O sistema académico e o sistema público não são suficientes, nem deve ser, para absorver todos. É muito importante que os doutorados e os engenheiros tenham um papel importante na sociedade e que não fiquem confinados ao sistema público ou académico. Uma forma de diminuir o número de licenciados e doutorados que vai para o estrangeiro é melhorar a economia. Essa é a grande solução para a fuga de cérebros. Mas também há o raciocínio inverso. Eu não tenho ainda dados suficientes para afirmar o que vou dizer, mas acredito que um dos motivos que levou Portugal a reagir relativamente bem à crise foi a grande qualificação dos seus jovens. Não só porque alguns foram para fora, como outros tiveram a preparação e a imaginação de criarem alternativas, como o nascimento de start-ups. A base de qualificação foi essencial. Ter feito um curso, ter feito Erasmus, ter tido acesso a informação foi essencial para dar novos horizontes, promover novas ideias e dinamizar novos conceitos e novos negócios. Acho que é isso que está a acontecer em várias cidades do país, em que Lisboa é, porventura, o melhor exemplo.

Pensa então que este processo de reação à crise, doloroso para muitos, pode, ao fim e ao cabo, ter ilações positivas?

Nunca é bom as pessoas terem de ir para o exterior por imposição. Mas a mobilidade é positiva. Falo por experiência própria. A minha experiência no estrangeiro valorizou-me e deu-me perspetivas que nunca teria tido de outro modo. No entanto é negativo um país formar os seus recursos humanos para outras economias de forma generalizada. Esta situação acontece, por exemplo, nos cursos de enfermagem, em que estamos a beneficiar outros países com o investimento nos nossos recursos humanos. O prestígio dos enfermeiros portugueses está no topo ao nível europeu e estes jovens são imediatamente absorvidos ou no Reino Unido ou na Suíça. Acontece que o curso de Enfermagem é uma licenciatura complexa e dispendiosa. Espero que, com a melhoria da economia em Portugal a situação se altere. Há muita necessidade de técnicos da saúde no nosso país em consequência do envelhecimento da população.
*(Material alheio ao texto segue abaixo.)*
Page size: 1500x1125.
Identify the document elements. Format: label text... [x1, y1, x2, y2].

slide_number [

Concorda com o argumento dos politécnicos que querem atribuir doutoramentos como as universidades?

Eu entendo que os politécnicos têm uma missão diferente das universidades e um papel muito importante, mais próximo dos setores locais e regionais. Defendo que devem existir politécnicos e universidades, mas acho que os politécnicos que tenham capacidade para isso deverão dar doutoramentos, com um perfil diferenciado relativamente aos doutoramentos que as universidades atribuem. A capacidade de uma instituição dar doutoramentos deve ser baseada numa avaliação de qualidade com base em indicadores estabelecidos, por exemplo, por uma agência independente.
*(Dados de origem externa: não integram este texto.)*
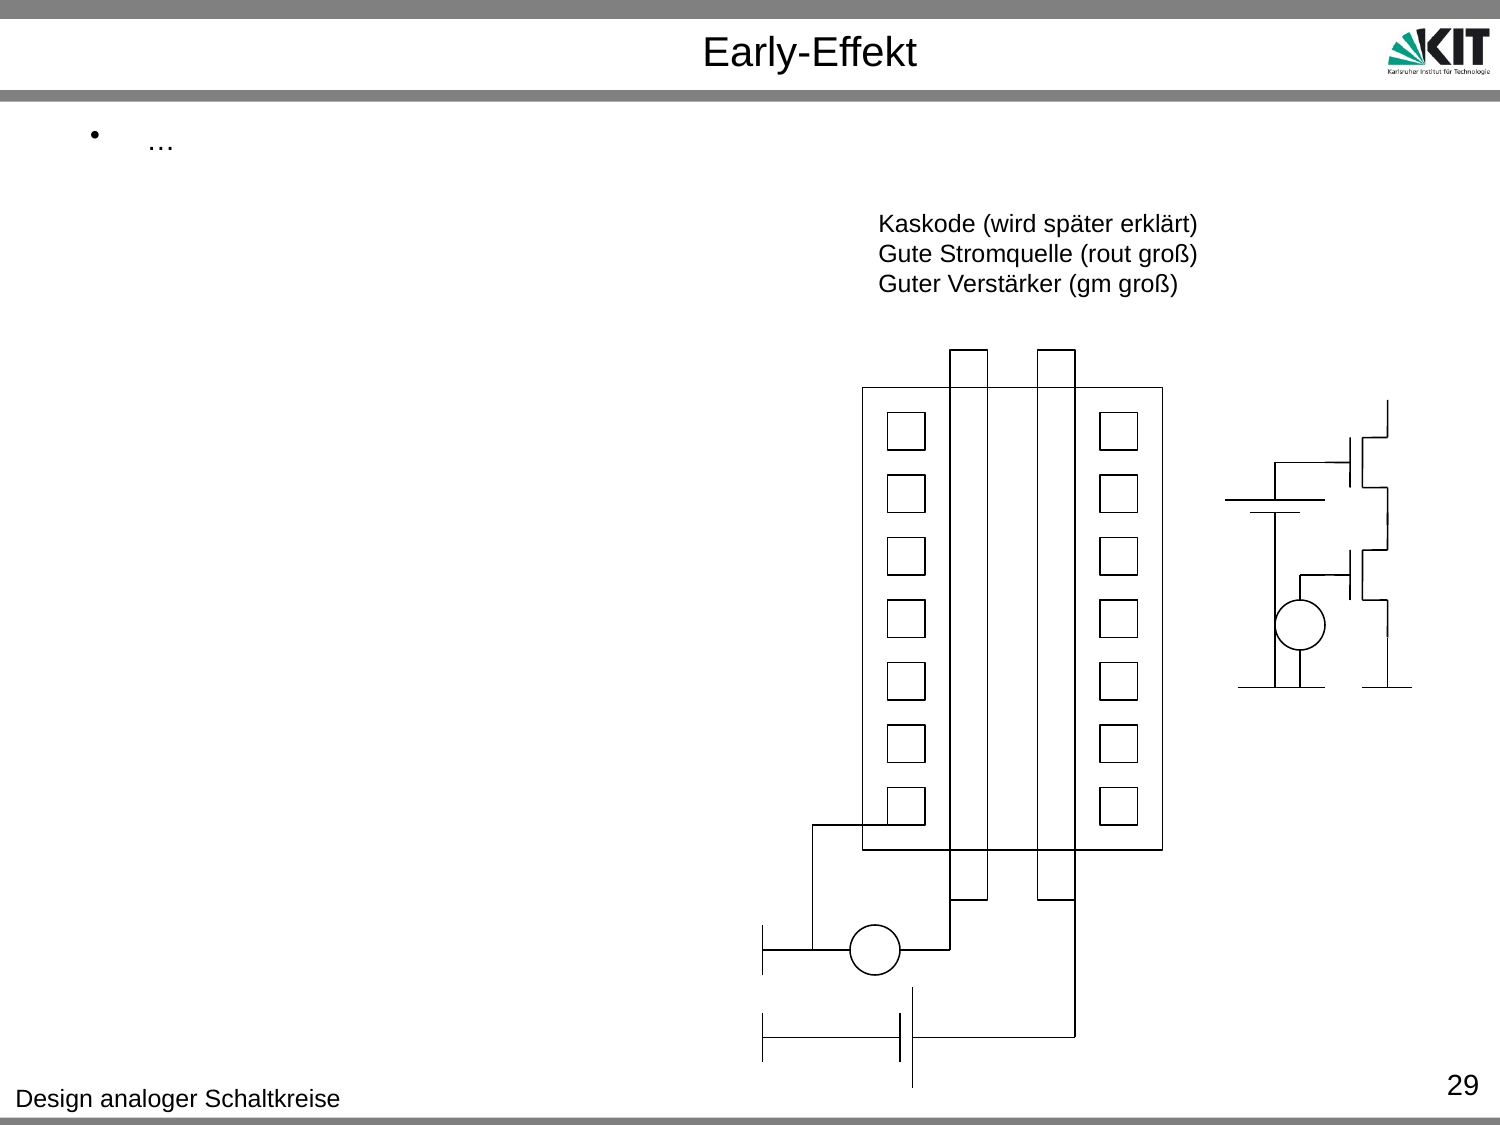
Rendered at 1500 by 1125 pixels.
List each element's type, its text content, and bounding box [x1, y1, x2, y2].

text_box [887, 474, 925, 513]
text_box [1037, 350, 1075, 900]
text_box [899, 987, 913, 1088]
text_box [887, 662, 925, 700]
text_box [950, 850, 988, 900]
text_box [1100, 725, 1138, 763]
text_box [1100, 662, 1138, 700]
title Early-Effekt [194, 21, 1425, 79]
text_box [850, 924, 900, 976]
text_box [887, 725, 925, 763]
text_box [1100, 474, 1138, 513]
picture [1425, 28, 1490, 75]
list … [75, 113, 1425, 188]
text_box [887, 412, 925, 450]
text_box [1075, 387, 1163, 850]
text_box Kaskode (wird später erklärt) Gute Stromquelle (rout groß) Guter Verstärker (gm groß) [863, 200, 1214, 305]
text_box [1100, 537, 1138, 575]
text_box [950, 350, 988, 387]
text_box [1279, 603, 1326, 650]
text_box [1100, 600, 1138, 638]
text_box [887, 600, 925, 638]
text_box [862, 387, 1037, 850]
slide_number 29 [1364, 1058, 1495, 1094]
text_box [887, 537, 925, 575]
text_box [1268, 455, 1282, 557]
text_box [1100, 787, 1138, 825]
text_box [887, 787, 925, 825]
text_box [1293, 543, 1420, 607]
text_box [1100, 412, 1138, 450]
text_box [1293, 430, 1420, 494]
A concretizar-se, não podemos estar perante uma banalização dos doutoramentos?

Não, pelo contrário. Todas as instituições, sejam politécnicos ou universidades, podem dar doutoramento se desenvolverem investigação que justifique essa atribuição e desde que cumpram critérios de qualidade para tal. A índole dos doutoramentos será diferente consoante a missão da instituição.
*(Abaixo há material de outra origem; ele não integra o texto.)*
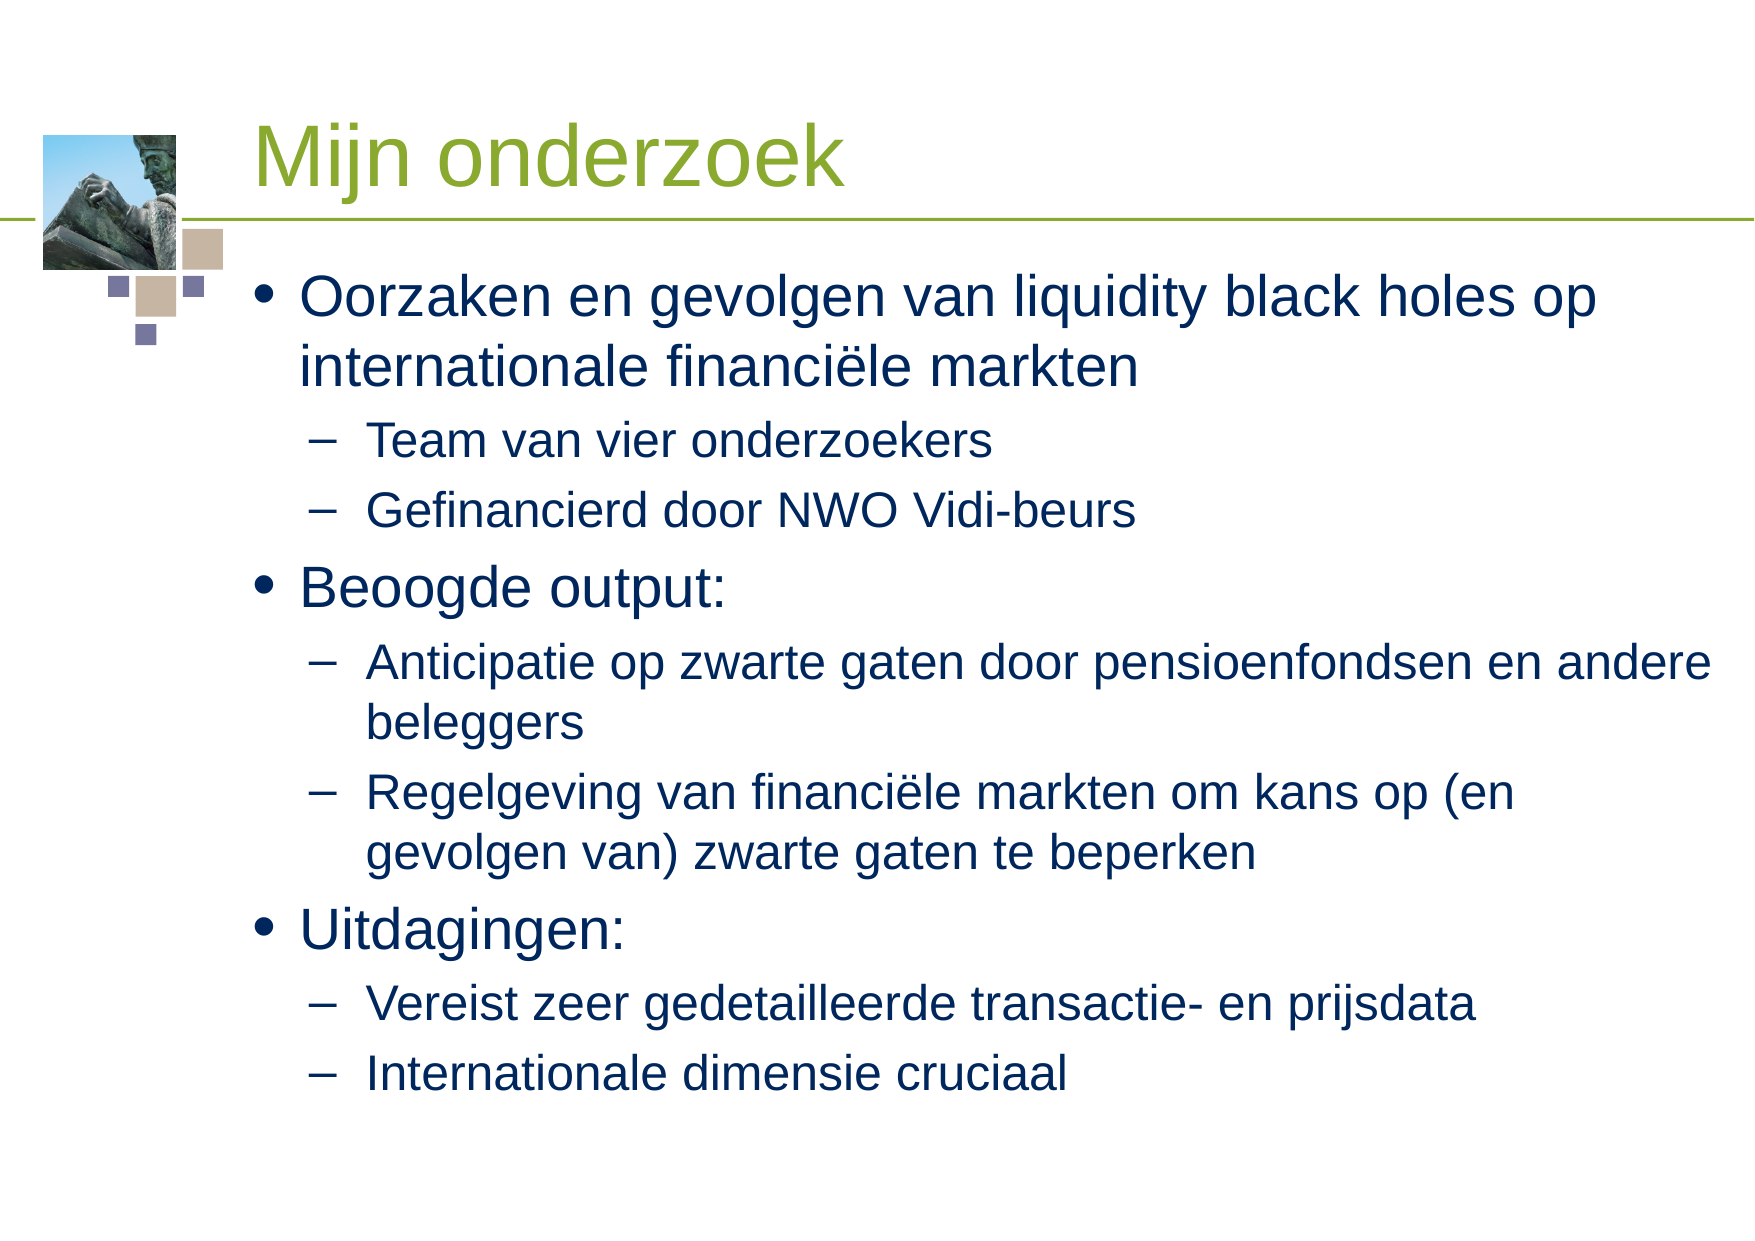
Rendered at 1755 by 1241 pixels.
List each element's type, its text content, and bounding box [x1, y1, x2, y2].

picture [43, 135, 176, 270]
title Mijn onderzoek [252, 98, 1715, 204]
list Oorzaken en gevolgen van liquidity black holes op internationale financiële markten Team van vier onderzoekers Gefinancierd door NWO Vidi-beurs Beoogde output: Anticipatie op zwarte gaten door pensioenfondsen en andere beleggers Regelgeving van financiële markten om kans op (en gevolgen van) zwarte gaten te beperken Uitdagingen: Vereist zeer gedetailleerde transactie- en prijsdata Internationale dimensie cruciaal [252, 257, 1715, 1090]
Uma questão final sobre a União Europeia e o mundo. Como profunda conhecedora dos corredores de Bruxelas, como vê o projeto europeu, no rescaldo do brexit?

Estou otimista. Acho que a Europa é mais necessária do que nunca porque os problemas são complexos, cada vez mais globais e para enfrentá-los temos de estar juntos. Aqueles que queiram estar juntos, naturalmente…

A situação atual é propícia a que os Estados Membros se unam cada vez mais para terem a capacidade de enfrentar questões tão complicadas com a globalização, o mercado internacional, as crises das migrações, as alterações climáticas. Um país, de pequena e média dimensão, não consegue sozinho combater estes desafios.

Com Trump a ignorar a Europa, o desafio do velho continente será combater a irrelevância?

A Europa nunca será irrelevante em termos mundiais. É uma Europa de valores, que defende o ambiente, os direitos humanos, a cultura, a qualidade de vida, o conhecimento e não é por acaso que é o local mais procurado do mundo para viver. É esta a nossa força.